韓国人初の国際機関の首長を務め、2006年にこの世を去った李鍾郁(イ・ジョンウク)元世界保健機関(WHO)事務局長(写真)の人生が、教科書を通じて小学生に紹介される。
韓国国際医療財団は、社団法人・保健教育フォーラムと一緒に小学校5、6年生のための保健教科書「一緒にする保健」に、李氏の内容を盛り込んだと、1日明らかにした。李氏を扱った内容が教科書に掲載されたのは今回が初めて。該当保健教科書は10年ぶりに改正されたもので、最近、京畿道(キョンギド)教育庁が承認したことにより、2021年から全国の小学校で活用できる。
李氏の人生は、患者のための献身そのものだった。ソウル大学医学部在学中に、京畿道安養市(キョンギ・アンヤンシ)のラザロ村でハンセン病患者の面倒を見た。さらに米国留学後、1983年に南太平洋に渡って、積極的にハンセン病患者を治療した。現地では李氏のことを「アジアのシュバイツァー」と呼んだ。1983年、ハンセン病担当医務官を通じてWHO生活を始めた。1993年から地域事務局疾病管理局長、予防ワクチン事業局長、世界の子供ワクチン運動事務局長を経験した。予防ワクチン事業局長時代、世界のポリオの有病率を人口1万人に1人以下に下げる成果を上げた。当時、米国で出版された雑誌「サイエンティフィック・アメリカン」は、李氏に「ワクチンの皇帝」という名を付けた。
李氏の純愛もいつも話題となった。李氏がラサロ村でハンセン病患者の世話をするとき、ちょうど修道女を夢見てボランティア活動をしていた同い年の日本人・鏑木玲子夫人に会って縁を結び、結婚にまで至った。以後苦しむ患者のためのことであれば、いつも二人が一緒にいた。
#####
課題の説明 →
李鍾郁元WHO事務局長についての記事を、最初から最後まで一字一句そのまま書き写してください。 資料はこの作業には使いません。
#####
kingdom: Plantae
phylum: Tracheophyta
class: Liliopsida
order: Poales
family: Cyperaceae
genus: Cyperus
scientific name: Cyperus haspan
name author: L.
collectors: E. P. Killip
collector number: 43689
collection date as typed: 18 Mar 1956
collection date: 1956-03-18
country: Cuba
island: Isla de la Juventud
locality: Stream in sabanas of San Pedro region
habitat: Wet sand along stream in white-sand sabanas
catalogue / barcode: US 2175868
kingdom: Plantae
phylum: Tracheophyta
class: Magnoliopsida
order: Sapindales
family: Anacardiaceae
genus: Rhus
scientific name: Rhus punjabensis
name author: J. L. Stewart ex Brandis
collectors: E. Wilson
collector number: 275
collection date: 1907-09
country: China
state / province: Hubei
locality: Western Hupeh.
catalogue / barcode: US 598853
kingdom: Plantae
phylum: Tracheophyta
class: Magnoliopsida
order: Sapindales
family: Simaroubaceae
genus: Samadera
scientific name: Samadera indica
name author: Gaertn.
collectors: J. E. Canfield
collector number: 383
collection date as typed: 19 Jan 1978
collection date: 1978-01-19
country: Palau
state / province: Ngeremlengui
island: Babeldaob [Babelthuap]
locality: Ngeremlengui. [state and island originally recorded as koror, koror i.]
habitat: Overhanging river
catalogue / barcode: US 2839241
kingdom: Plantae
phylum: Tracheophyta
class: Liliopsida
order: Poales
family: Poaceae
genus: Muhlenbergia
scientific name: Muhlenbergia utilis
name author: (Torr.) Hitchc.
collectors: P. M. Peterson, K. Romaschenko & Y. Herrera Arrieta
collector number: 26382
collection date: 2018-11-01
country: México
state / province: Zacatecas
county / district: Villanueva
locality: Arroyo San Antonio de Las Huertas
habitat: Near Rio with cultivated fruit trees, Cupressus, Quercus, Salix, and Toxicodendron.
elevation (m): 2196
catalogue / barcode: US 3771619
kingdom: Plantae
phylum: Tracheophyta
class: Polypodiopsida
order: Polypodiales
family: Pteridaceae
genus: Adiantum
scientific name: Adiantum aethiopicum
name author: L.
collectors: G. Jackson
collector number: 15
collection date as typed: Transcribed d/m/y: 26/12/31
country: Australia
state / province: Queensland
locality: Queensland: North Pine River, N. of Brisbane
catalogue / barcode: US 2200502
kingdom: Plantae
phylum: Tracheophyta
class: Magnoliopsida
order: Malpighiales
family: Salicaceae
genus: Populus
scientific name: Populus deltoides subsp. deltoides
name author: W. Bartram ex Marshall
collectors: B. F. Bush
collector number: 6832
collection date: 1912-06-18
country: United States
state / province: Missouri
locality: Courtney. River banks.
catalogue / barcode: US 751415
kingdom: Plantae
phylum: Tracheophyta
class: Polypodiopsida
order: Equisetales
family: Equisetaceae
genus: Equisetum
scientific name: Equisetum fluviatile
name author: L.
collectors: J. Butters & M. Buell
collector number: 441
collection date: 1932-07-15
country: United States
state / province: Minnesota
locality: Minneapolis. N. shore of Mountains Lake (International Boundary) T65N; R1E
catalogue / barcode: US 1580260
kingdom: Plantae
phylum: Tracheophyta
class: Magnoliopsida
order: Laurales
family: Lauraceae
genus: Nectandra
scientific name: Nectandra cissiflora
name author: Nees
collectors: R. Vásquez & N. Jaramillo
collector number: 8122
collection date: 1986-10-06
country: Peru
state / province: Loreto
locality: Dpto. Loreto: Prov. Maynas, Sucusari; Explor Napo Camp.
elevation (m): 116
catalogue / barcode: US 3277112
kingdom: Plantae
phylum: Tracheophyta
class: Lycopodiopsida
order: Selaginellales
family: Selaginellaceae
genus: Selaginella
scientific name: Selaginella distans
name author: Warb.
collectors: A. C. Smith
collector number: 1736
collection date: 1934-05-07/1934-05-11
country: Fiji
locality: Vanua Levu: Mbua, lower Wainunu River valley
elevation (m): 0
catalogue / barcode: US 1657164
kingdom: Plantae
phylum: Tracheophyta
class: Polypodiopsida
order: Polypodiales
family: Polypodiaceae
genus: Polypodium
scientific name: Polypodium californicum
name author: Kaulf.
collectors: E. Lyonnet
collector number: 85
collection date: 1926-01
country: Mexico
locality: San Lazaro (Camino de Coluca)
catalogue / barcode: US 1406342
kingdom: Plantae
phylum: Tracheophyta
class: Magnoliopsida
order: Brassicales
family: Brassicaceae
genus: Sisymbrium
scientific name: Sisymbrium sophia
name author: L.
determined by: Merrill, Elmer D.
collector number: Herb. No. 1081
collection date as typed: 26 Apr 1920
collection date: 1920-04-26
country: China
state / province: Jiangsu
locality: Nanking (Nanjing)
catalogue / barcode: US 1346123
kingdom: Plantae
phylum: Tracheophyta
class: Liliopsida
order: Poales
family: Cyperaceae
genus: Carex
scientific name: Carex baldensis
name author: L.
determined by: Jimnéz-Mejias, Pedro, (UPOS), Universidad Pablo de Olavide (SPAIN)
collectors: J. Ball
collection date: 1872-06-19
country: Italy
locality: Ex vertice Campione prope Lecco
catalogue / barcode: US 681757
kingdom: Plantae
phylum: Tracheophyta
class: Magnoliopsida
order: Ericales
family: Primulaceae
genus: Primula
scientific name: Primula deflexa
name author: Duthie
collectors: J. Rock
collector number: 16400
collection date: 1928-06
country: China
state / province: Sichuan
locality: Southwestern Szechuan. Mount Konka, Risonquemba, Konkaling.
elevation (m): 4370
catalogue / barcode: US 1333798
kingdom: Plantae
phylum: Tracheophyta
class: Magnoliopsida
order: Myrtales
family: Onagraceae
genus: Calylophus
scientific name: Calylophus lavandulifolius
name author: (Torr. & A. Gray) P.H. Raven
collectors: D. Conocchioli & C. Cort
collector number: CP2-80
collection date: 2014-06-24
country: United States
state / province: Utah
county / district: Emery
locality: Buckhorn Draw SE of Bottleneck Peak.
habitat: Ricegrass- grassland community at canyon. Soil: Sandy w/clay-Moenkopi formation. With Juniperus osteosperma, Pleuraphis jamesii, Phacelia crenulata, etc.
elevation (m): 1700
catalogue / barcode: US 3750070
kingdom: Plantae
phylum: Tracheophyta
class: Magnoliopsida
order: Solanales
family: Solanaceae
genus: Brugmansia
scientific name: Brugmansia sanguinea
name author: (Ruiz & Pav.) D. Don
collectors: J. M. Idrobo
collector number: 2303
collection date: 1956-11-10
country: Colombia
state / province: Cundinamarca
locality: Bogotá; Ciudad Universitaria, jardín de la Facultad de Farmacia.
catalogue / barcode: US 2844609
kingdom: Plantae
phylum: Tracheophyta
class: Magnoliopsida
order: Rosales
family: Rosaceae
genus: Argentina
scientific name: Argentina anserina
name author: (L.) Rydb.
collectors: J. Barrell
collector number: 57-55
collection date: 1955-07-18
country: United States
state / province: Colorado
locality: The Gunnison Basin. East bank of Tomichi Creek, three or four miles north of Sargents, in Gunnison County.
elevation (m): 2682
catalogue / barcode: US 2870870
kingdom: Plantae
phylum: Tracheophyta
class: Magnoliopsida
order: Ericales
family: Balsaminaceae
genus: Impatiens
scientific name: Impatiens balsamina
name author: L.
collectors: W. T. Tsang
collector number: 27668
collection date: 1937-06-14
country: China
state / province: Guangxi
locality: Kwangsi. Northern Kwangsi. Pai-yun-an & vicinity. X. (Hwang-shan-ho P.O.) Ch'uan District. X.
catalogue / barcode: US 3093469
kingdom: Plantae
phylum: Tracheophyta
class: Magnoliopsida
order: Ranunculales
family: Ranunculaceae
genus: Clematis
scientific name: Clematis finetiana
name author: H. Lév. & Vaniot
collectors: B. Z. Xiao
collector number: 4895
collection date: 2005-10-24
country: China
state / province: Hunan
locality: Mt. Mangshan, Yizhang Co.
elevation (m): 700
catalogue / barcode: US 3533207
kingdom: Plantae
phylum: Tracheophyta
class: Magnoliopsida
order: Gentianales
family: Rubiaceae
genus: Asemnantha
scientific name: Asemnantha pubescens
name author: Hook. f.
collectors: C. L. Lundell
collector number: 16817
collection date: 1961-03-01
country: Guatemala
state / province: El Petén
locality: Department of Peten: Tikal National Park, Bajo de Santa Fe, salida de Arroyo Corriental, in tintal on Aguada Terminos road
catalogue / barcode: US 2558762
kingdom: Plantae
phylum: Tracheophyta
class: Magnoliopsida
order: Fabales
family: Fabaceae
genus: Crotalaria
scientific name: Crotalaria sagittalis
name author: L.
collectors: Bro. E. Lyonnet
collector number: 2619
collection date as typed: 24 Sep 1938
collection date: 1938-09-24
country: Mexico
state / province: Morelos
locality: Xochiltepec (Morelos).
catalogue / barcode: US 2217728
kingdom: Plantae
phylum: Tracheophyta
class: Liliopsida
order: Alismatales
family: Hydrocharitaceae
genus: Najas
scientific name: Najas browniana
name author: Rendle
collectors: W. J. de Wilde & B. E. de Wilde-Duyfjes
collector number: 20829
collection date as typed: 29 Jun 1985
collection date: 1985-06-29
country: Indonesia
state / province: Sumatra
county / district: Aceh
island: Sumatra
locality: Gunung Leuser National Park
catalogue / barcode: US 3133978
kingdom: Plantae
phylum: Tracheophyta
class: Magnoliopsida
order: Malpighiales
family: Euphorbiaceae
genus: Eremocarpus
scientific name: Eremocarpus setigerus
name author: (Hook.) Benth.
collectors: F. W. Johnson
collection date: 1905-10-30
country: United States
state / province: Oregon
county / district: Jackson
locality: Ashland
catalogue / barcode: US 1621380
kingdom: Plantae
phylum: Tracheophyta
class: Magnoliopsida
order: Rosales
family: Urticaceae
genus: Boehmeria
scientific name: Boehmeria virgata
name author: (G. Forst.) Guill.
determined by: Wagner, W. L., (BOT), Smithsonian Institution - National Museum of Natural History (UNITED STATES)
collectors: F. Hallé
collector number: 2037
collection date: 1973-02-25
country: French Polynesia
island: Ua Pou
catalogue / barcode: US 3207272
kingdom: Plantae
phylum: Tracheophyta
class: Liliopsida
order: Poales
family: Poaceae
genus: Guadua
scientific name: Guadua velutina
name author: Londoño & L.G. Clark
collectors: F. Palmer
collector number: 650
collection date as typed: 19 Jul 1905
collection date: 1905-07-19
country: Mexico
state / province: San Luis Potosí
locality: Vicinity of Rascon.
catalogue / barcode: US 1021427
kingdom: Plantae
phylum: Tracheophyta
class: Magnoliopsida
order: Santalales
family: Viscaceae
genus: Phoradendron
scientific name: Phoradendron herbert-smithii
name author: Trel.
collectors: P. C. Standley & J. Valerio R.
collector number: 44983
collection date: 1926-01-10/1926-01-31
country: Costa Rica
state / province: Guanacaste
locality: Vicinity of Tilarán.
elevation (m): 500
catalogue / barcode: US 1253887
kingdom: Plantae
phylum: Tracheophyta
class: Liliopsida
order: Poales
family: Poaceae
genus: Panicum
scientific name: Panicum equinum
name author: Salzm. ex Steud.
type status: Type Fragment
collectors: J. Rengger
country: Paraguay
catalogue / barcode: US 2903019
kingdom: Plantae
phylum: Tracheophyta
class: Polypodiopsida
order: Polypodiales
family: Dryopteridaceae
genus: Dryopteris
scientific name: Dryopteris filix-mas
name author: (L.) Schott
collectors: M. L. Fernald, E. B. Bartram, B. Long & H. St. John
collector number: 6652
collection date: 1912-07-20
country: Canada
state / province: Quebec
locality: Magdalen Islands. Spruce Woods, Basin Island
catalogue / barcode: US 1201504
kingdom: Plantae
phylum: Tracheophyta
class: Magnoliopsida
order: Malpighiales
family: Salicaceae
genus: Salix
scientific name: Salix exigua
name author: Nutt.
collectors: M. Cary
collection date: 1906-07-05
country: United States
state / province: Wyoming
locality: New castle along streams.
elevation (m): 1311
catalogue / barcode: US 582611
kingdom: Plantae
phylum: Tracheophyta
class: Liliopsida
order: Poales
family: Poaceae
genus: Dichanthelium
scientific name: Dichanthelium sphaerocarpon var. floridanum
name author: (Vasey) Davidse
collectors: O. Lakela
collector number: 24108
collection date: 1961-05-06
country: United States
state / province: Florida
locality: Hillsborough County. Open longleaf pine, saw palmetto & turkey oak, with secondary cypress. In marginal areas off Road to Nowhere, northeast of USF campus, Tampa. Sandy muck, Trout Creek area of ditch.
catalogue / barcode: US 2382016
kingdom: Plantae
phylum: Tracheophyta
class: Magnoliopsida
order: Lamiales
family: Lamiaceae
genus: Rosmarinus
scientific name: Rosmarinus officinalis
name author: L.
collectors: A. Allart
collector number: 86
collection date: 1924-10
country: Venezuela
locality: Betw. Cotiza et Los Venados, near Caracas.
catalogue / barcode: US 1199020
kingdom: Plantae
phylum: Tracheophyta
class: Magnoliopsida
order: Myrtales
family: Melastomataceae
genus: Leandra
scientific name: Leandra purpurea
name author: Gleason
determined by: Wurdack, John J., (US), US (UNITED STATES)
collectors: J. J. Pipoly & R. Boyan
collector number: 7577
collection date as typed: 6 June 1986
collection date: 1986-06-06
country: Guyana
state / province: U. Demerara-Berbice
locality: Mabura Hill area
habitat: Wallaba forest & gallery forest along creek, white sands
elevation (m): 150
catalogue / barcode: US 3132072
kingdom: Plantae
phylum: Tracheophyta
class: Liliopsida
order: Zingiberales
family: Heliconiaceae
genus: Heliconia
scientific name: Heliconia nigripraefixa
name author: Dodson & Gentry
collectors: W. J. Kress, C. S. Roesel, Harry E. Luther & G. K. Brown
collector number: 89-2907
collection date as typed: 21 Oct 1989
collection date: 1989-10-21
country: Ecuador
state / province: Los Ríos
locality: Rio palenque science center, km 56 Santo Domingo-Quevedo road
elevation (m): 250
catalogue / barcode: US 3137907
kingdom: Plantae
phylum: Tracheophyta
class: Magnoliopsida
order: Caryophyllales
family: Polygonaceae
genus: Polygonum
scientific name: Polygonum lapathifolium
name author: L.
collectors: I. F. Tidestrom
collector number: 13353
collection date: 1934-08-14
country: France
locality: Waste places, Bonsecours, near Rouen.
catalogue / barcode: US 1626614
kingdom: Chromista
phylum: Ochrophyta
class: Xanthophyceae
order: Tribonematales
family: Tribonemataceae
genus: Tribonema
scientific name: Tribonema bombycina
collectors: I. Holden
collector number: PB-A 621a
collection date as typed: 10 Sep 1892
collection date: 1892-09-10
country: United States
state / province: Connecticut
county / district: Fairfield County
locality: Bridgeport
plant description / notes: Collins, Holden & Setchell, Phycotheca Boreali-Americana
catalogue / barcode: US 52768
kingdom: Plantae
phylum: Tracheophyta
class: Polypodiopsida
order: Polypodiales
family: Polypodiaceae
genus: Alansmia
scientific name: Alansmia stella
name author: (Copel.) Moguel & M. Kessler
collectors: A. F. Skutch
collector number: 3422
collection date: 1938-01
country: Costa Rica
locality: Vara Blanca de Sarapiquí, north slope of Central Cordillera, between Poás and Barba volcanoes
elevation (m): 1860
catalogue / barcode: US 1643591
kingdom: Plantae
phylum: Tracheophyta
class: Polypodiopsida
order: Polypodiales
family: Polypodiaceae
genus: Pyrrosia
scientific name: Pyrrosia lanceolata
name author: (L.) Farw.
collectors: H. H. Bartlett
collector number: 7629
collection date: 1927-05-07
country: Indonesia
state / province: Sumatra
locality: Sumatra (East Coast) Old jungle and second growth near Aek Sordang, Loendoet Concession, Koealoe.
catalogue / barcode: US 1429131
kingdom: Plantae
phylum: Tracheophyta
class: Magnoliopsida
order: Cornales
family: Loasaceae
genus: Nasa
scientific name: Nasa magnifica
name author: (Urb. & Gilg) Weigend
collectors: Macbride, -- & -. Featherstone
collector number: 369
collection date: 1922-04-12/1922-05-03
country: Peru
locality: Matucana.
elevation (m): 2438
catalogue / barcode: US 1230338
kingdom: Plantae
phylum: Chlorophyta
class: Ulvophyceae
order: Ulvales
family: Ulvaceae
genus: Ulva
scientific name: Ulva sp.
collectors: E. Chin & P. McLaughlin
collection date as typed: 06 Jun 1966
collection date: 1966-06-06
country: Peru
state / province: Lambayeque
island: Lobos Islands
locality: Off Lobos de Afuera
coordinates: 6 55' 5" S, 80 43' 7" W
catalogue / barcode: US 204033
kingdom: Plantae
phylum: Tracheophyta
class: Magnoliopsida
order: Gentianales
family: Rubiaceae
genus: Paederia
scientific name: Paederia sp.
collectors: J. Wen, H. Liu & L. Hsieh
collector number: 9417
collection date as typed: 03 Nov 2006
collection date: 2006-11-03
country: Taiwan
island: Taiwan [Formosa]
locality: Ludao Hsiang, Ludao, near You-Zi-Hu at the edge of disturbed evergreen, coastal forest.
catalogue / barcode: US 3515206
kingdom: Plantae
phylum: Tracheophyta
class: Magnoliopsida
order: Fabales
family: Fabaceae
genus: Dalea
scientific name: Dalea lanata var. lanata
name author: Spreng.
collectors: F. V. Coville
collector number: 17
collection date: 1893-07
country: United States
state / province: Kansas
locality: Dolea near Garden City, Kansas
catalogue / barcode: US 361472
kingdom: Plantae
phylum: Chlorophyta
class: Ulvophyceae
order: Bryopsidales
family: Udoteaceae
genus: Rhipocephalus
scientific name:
#####
解答 →
韓国人初の国際機関の首長を務め、2006年にこの世を去った李鍾郁(イ・ジョンウク)元世界保健機関(WHO)事務局長(写真)の人生が、教科書を通じて小学生に紹介される。
韓国国際医療財団は、社団法人・保健教育フォーラムと一緒に小学校5、6年生のための保健教科書「一緒にする保健」に、李氏の内容を盛り込んだと、1日明らかにした。李氏を扱った内容が教科書に掲載されたのは今回が初めて。該当保健教科書は10年ぶりに改正されたもので、最近、京畿道(キョンギド)教育庁が承認したことにより、2021年から全国の小学校で活用できる。
李氏の人生は、患者のための献身そのものだった。ソウル大学医学部在学中に、京畿道安養市(キョンギ・アンヤンシ)のラザロ村でハンセン病患者の面倒を見た。さらに米国留学後、1983年に南太平洋に渡って、積極的にハンセン病患者を治療した。現地では李氏のことを「アジアのシュバイツァー」と呼んだ。1983年、ハンセン病担当医務官を通じてWHO生活を始めた。1993年から地域事務局疾病管理局長、予防ワクチン事業局長、世界の子供ワクチン運動事務局長を経験した。予防ワクチン事業局長時代、世界のポリオの有病率を人口1万人に1人以下に下げる成果を上げた。当時、米国で出版された雑誌「サイエンティフィック・アメリカン」は、李氏に「ワクチンの皇帝」という名を付けた。
李氏の純愛もいつも話題となった。李氏がラサロ村でハンセン病患者の世話をするとき、ちょうど修道女を夢見てボランティア活動をしていた同い年の日本人・鏑木玲子夫人に会って縁を結び、結婚にまで至った。以後苦しむ患者のためのことであれば、いつも二人が一緒にいた。